Response to Taking Emotions Out of Our Schools NYT 4/20/12

The writer of this column, a teacher, is trying very hard to be nice. We must first remember where “data-driven” comes from: McNamara’s bombing campaign of Hanoi and the rest of Viet-Nam. It was always about the data, not the people, about body-counts, not personal courage and dedication. That’s why we lost.

And we are losing the battle for our schools for the same reason. You cannot reason with data people, the ones I call number-crunchers; they just produce more data showing they are right. The very concept of showing how reading literature does anything except enhance a person as a human being is absurd. The administrator who asked for such “data” should be working on car parts or farm animal feed, not people, and certainly not children. How do we get stuck with these people? Simple: we need the paycheck and they have the money.
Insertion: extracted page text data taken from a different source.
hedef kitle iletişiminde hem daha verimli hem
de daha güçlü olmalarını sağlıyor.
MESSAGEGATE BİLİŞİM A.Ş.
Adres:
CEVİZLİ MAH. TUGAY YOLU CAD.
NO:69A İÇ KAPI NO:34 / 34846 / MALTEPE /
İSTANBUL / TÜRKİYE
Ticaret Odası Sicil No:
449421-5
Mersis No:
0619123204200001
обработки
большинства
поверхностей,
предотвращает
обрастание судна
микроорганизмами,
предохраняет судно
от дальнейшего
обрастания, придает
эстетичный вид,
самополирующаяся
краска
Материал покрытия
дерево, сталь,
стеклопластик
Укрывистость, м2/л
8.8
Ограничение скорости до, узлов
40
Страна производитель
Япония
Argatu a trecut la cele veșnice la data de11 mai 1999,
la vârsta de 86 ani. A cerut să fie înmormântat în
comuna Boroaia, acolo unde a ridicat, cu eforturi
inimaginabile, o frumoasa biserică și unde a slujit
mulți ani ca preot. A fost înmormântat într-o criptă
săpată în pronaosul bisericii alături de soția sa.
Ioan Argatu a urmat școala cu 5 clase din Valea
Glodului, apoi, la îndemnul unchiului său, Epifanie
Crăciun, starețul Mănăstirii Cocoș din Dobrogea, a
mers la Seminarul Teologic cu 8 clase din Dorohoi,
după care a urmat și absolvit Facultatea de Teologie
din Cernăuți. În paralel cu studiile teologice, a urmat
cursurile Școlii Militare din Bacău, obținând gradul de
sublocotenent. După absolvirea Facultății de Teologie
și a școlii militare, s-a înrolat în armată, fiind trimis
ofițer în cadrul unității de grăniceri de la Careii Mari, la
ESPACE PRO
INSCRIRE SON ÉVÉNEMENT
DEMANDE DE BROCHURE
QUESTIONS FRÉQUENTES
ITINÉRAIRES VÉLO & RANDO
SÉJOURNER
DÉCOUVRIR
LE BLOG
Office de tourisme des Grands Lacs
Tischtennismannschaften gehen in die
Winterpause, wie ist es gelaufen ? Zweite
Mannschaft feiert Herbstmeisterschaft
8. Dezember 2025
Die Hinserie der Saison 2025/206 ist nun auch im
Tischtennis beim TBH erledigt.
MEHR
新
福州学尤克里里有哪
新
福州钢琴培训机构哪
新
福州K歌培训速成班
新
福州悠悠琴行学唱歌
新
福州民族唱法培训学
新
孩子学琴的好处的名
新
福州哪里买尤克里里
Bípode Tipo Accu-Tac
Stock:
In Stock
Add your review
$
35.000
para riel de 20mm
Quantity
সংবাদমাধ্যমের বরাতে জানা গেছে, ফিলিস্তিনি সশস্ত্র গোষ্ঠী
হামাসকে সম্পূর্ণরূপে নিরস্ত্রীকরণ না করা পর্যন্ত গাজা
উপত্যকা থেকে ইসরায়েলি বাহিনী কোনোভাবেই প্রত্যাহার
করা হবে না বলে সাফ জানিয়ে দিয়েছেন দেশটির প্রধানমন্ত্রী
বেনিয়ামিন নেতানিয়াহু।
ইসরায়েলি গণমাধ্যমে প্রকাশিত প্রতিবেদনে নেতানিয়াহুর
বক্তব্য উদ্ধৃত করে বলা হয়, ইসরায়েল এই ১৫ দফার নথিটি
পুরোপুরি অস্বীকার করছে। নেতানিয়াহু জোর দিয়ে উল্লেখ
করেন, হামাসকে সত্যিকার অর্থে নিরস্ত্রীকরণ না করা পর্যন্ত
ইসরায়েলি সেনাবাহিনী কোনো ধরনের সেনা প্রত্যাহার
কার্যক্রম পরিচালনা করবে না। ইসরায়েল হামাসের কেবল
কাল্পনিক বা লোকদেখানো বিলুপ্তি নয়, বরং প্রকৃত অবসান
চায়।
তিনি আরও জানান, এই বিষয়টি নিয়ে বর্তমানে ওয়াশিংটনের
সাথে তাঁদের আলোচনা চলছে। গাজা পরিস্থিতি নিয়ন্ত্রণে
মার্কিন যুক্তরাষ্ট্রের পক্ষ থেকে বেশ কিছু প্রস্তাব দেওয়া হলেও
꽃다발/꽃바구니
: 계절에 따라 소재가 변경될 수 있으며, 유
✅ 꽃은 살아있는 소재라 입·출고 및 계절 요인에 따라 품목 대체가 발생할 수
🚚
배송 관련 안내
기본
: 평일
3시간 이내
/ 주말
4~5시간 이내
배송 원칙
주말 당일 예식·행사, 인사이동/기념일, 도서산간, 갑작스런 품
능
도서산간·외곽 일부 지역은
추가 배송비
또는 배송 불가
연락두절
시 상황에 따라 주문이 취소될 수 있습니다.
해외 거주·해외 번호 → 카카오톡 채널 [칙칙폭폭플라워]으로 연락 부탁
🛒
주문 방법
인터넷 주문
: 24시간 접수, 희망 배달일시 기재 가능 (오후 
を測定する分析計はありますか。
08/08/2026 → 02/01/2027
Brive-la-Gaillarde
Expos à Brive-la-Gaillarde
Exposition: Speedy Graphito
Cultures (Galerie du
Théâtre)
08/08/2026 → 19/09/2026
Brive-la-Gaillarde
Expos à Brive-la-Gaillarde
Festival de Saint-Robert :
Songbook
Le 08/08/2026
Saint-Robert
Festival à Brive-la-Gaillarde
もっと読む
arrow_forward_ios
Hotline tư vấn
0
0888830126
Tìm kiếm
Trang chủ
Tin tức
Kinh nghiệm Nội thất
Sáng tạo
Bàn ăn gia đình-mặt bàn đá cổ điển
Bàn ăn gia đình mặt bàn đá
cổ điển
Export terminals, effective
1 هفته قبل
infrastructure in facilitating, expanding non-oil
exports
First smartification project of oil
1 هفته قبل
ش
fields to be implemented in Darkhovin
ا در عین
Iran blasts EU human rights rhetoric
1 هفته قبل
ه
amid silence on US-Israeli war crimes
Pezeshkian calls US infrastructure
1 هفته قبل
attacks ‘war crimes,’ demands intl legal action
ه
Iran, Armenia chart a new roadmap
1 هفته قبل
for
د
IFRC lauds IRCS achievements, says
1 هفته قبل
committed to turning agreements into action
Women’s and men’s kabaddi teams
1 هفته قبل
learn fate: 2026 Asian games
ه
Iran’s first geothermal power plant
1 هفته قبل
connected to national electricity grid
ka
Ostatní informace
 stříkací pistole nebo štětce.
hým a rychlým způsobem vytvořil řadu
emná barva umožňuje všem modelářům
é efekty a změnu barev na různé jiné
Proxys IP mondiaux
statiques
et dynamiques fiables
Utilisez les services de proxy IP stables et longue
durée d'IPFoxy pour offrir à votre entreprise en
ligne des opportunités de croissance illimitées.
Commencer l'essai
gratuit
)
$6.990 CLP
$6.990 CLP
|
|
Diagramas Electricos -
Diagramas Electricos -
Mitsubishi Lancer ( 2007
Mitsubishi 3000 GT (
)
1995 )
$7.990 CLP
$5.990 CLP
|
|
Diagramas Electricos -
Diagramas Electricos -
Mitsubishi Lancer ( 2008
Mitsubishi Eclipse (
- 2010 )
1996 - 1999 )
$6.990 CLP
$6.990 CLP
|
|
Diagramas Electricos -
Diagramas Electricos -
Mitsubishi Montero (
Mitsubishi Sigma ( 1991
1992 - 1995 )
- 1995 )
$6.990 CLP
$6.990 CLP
The author, Claire Needell Hollander, a teacher in Manhattan, uses a very unfortunate phrase, unfortunate in terms of promoting an intelligent view of education: “ignore their hearts”. Their hearts do not interest the people with the money and it is just such phrasing that they use to show that teachers are not to be trusted with important decisions. Teachers care so much about kids that we cannot be trusted with decisions about money, priorities, national defense and the bottom line; we’re too soft.

The results of handing our children over to the number-crunchers are clear: uneducated or undereducated children living under the pressure of test scores, demoralized teachers, angry and confused parents, and a country completely misled about education. Kids in affluent or even moderate economic circumstances do just fine on international comparisons; no one wants to admit that it is the children of poverty, of color, of immigrants, who have the trouble Hollander describes. The thinking goes: if this kid does not grasp what “the undersigned signatories agree to adhere to and fulfill the attached fiduciary obligations” means, then there is no point in having him read Steinbeck. He needs hundreds of drill sheets, noun sheets, punctuation worksheets, before we can allow him to read anything of substance. It is like the foreign language teachers who insist learners be able to repeat all the grammar rules of the language before they are permitted to read anything in it.

Mechanics are great for cars but not for people. We have handed our children over to mechanics and we need to stop treating the mechanics as if they are educators.